В одну из минут, когда на сцене всё затихло, ожидая начала арии, скрипнула входная дверь партера, на той стороне где была ложа Ростовых, и зазвучали шаги запоздавшего мужчины. «Вот он Курагин!» прошептал Шиншин. Графиня Безухова улыбаясь обернулась к входящему. Наташа посмотрела по направлению глаз графини Безуховой и увидала необыкновенно красивого адъютанта, с самоуверенным и вместе учтивым видом подходящего к их ложе. Это был Анатоль Курагин, которого она давно видела и заметила на петербургском бале. Он был теперь в адъютантском мундире с одной эполетой и эксельбантом. Он шел сдержанной, молодецкой походкой, которая была бы смешна, ежели бы он не был так хорош собой и ежели бы на прекрасном лице не было бы такого выражения добродушного довольства и веселия. Несмотря на то, что действие шло, он, не торопясь, слегка побрякивая шпорами и саблей, плавно и высоко неся свою надушенную красивую голову, шел по ковру коридора. Взглянув на Наташу, он подошел к сестре, положил руку в облитой перчатке на край ее ложи, тряхнул ей головой и наклонясь спросил что то, указывая на Наташу.

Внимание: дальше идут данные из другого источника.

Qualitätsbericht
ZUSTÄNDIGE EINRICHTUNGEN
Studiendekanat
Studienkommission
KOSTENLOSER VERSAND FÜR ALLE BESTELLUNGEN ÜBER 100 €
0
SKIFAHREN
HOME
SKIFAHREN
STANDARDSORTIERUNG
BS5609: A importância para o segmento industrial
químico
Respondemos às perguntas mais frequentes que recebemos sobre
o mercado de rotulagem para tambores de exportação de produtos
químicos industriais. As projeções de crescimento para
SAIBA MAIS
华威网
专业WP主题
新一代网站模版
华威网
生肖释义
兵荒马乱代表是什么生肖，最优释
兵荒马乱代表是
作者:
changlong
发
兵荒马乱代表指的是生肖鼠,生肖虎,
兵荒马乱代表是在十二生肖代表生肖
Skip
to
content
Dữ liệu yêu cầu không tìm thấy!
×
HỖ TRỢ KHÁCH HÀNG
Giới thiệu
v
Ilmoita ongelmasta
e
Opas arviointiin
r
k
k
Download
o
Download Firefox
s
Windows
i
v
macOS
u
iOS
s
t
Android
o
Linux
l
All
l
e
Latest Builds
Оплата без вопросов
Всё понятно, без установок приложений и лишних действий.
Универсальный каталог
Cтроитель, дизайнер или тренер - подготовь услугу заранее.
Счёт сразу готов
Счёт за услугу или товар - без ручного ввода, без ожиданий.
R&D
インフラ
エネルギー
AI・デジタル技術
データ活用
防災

– Mais charmante! [Очень мила!] – сказал он, очевидно про Наташу, как не столько слышала она, сколько поняла по движению его губ. Потом он прошел в первый ряд и сел подле Долохова, дружески и небрежно толкнув локтем того Долохова, с которым так заискивающе обращались другие. Он, весело подмигнув, улыбнулся ему и уперся ногой в рампу.